#### REQUIRED WORK:
Lines that include the string "Unused" are the ones to copy from the entries below.

(Dataset excerpts)

------------------------------------

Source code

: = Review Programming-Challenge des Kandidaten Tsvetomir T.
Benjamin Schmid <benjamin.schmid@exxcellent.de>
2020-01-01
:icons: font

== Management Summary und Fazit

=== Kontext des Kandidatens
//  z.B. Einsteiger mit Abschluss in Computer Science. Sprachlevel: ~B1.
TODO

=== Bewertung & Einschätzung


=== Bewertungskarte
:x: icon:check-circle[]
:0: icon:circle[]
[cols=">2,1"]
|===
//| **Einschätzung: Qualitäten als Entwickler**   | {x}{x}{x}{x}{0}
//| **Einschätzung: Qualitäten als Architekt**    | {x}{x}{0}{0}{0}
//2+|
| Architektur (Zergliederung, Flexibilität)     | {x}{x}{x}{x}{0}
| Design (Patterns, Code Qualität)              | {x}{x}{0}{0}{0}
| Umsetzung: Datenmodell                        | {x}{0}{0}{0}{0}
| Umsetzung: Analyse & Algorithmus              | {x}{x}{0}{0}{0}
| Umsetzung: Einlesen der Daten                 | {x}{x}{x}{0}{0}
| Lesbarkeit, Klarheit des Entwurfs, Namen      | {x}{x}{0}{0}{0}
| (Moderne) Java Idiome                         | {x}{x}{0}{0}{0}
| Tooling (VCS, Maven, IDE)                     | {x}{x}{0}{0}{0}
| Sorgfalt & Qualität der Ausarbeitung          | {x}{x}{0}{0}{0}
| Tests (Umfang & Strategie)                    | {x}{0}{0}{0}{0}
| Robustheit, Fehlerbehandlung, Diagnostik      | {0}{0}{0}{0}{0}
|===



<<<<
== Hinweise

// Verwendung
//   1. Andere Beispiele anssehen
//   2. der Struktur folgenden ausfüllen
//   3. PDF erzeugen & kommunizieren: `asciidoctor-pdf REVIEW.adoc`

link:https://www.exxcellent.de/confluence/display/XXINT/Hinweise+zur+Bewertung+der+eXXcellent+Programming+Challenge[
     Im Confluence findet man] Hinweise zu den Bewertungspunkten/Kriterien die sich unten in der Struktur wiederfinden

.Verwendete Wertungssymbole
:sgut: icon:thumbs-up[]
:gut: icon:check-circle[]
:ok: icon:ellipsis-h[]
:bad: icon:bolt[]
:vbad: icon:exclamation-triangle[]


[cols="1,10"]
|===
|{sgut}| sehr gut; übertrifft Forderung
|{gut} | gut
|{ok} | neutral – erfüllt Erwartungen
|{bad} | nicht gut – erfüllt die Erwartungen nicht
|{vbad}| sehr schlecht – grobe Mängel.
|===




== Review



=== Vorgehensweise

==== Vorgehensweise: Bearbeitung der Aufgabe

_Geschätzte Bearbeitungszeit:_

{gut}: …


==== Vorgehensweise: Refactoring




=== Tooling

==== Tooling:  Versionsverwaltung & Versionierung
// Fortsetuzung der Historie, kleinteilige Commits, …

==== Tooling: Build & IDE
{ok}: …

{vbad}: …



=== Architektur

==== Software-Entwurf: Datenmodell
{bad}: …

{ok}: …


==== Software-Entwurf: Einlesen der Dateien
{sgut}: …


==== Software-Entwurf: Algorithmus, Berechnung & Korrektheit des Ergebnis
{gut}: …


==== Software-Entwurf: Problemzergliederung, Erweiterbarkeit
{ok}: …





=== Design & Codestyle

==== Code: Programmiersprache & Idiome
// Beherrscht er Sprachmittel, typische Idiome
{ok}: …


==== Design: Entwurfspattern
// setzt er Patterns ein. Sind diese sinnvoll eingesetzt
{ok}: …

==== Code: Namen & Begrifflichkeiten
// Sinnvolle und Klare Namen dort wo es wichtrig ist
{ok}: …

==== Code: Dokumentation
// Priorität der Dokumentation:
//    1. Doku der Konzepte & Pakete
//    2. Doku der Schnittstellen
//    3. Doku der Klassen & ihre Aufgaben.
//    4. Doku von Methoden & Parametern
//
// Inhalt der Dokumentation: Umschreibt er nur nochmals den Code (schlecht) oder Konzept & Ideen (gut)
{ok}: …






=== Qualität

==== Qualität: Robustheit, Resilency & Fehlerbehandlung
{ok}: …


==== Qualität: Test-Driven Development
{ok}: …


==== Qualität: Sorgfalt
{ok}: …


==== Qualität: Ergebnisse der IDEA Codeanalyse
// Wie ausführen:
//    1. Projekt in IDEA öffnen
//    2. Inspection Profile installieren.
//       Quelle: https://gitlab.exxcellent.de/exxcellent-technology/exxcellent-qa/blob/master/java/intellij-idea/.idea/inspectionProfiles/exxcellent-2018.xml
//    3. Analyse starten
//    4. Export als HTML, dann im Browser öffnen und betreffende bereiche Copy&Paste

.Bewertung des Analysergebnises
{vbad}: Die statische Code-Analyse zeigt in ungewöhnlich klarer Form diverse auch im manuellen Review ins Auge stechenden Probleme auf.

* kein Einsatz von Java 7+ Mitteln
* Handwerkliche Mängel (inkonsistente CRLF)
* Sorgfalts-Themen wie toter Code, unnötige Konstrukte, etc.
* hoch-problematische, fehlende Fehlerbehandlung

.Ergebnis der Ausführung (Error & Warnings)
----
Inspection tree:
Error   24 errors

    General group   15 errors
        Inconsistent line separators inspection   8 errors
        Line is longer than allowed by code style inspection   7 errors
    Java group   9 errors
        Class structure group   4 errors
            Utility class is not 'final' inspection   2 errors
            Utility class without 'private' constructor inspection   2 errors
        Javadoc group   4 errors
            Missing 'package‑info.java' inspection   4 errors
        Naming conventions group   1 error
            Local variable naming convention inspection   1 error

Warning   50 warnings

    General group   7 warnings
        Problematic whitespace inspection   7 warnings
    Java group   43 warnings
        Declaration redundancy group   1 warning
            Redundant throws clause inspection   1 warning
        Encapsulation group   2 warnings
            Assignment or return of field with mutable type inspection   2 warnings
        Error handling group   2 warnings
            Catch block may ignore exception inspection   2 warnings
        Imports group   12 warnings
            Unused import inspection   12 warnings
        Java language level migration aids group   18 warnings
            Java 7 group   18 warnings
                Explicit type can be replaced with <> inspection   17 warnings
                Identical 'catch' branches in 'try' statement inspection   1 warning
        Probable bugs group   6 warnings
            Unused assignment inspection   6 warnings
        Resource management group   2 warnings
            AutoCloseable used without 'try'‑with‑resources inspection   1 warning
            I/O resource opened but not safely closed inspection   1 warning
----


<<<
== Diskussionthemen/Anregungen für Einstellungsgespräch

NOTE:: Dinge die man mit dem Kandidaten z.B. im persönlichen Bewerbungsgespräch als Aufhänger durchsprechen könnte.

------------------------------------

#### RESULT:
            Unused import inspection   12 warnings
            Unused assignment inspection   6 warnings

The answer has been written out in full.